Start at the line with "Anchalguma1: 7.43 -> 10.5" in the records below, stop at the line with "Udaipur: 2.45 -> 5", and return every line in that span exactly, the two end lines included.

*Records from a data collection*
· · · ·

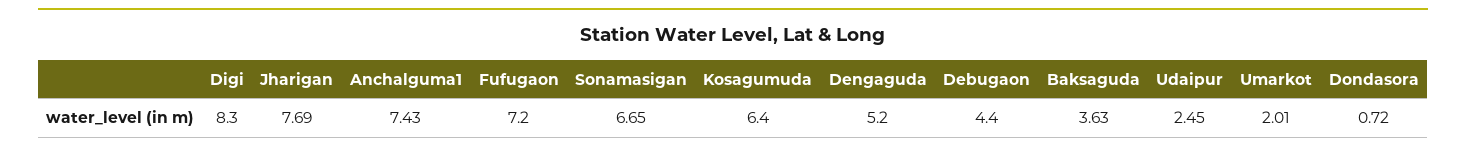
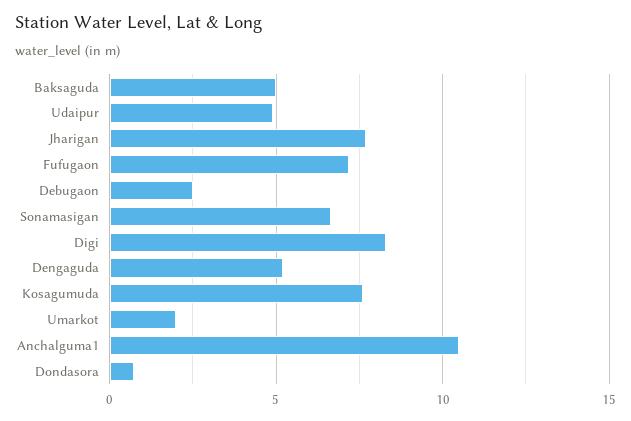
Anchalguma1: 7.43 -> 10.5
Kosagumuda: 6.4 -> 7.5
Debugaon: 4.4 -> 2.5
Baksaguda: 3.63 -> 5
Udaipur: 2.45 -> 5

· · · ·

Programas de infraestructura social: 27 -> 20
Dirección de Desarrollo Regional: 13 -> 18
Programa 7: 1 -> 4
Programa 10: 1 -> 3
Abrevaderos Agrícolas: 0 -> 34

· · · ·

*RESPONSE TO THIS EXERCISE*
Anchalguma1: 7.43 -> 10.5
Kosagumuda: 6.4 -> 7.5
Debugaon: 4.4 -> 2.5
Baksaguda: 3.63 -> 5
Udaipur: 2.45 -> 5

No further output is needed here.